Strzelanina we Wrocławiu. Ofiary były parę. Tego użył 55-latek
Strzelanina we Wrocławiu to kolejna w ostatnim czasie zbrodnia w Polsce, do popełnienia której użyto broni czarnoprochowej. Na taki pistolet nie trzeba mieć pozwolenia, co w tym przypadku wykorzystał 55-letni mężczyzna, domniemany sprawca. Według wstępnych ustaleń policji to on zabił we wtorkowy poranek 54-letnią kobietę na ul. Głównej, po czym strzelił do samego siebie. To nie wszystko, co ustalili śledczy.
- Mężczyzna od pewnego czasu spotykał się z kobietą, którą zabił. Nie mieszkali razem, natomiast spotykali się, ale na ten moment jest za wcześnie, by powiedzieć cokolwiek o motywach zbrodni i przyczynach tego zdarzenia - powiedziała w rozmowie z "Super Expressem" Karolina Stocka-Mycek, rzeczniczka Prokuratury Okręgowej we Wrocławiu.

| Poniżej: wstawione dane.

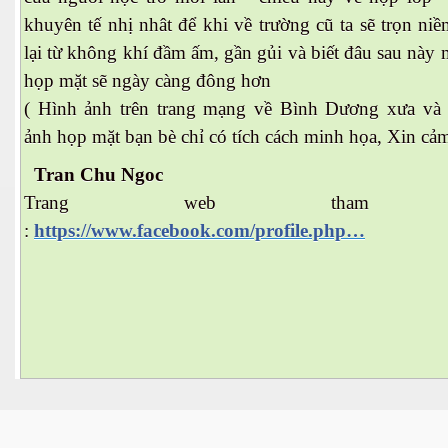
khuyên tế nhị nhât để khi về trường cũ ta sẽ trọn ni
lại từ không khí đầm ấm, gần gủi và biết đâu sau này 
họp mặt sẽ ngày càng đông hơn
( Hình ảnh trên trang mạng về Bình Dương xưa và
ảnh họp mặt bạn bè chỉ có tích cách minh họa, Xin cảm
Tran Chu Ngoc
Trang web tham k
:
https://www.facebook.com/profile.php…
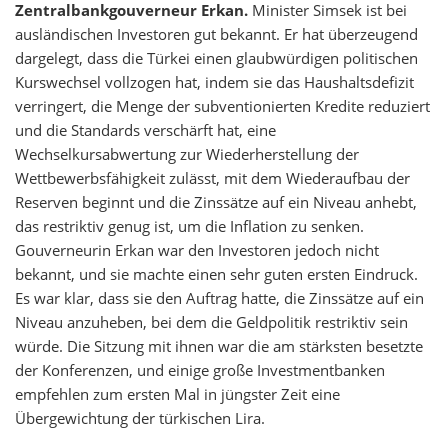
Zentralbankgouverneur Erkan.
Minister Simsek ist bei
ausländischen Investoren gut bekannt. Er hat überzeugend
dargelegt, dass die Türkei einen glaubwürdigen politischen
Kurswechsel vollzogen hat, indem sie das Haushaltsdefizit
verringert, die Menge der subventionierten Kredite reduziert
und die Standards verschärft hat, eine
Wechselkursabwertung zur Wiederherstellung der
Wettbewerbsfähigkeit zulässt, mit dem Wiederaufbau der
Reserven beginnt und die Zinssätze auf ein Niveau anhebt,
das restriktiv genug ist, um die Inflation zu senken.
Gouverneurin Erkan war den Investoren jedoch nicht
bekannt, und sie machte einen sehr guten ersten Eindruck.
Es war klar, dass sie den Auftrag hatte, die Zinssätze auf ein
Niveau anzuheben, bei dem die Geldpolitik restriktiv sein
würde. Die Sitzung mit ihnen war die am stärksten besetzte
der Konferenzen, und einige große Investmentbanken
empfehlen zum ersten Mal in jüngster Zeit eine
Übergewichtung der türkischen Lira.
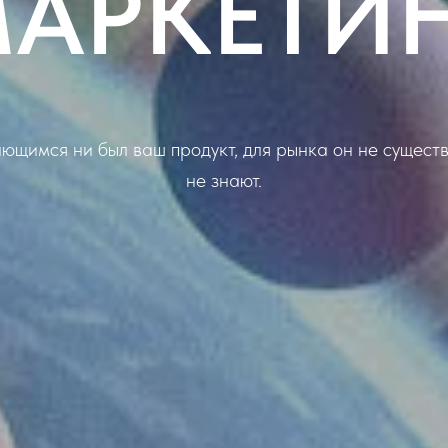
АРКЕТИ
ющимся ни был ваш продукт, для рынка он не существу
не знают.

Jak dodaje, 54-latka nie była wcześniej znana policji, natomiast w przypadku mężczyzny nie ma jeszcze żadnych informacji, które mogłyby wykluczyć lub ujawnić jego ewentualną przeszłość kryminalną. Żadne z uczestników zdarzenia nie było ponadto pracownikami jakichkolwiek służb mundurowych. Co więcej, wiadomo, że do awantury poprzedzającej strzelaninę doszło już na ulicy - jak przekazało Radio Eska, świadkowie słyszeli wcześniej krzyki - a sama zbrodnia miała miejsce w bramie przed jednym z bloków przy ul. Głównej.
- Na miejscu cały czas trwają czynności policji i prokuratury - dodaje rzeczniczka wrocławskiej prokuratury.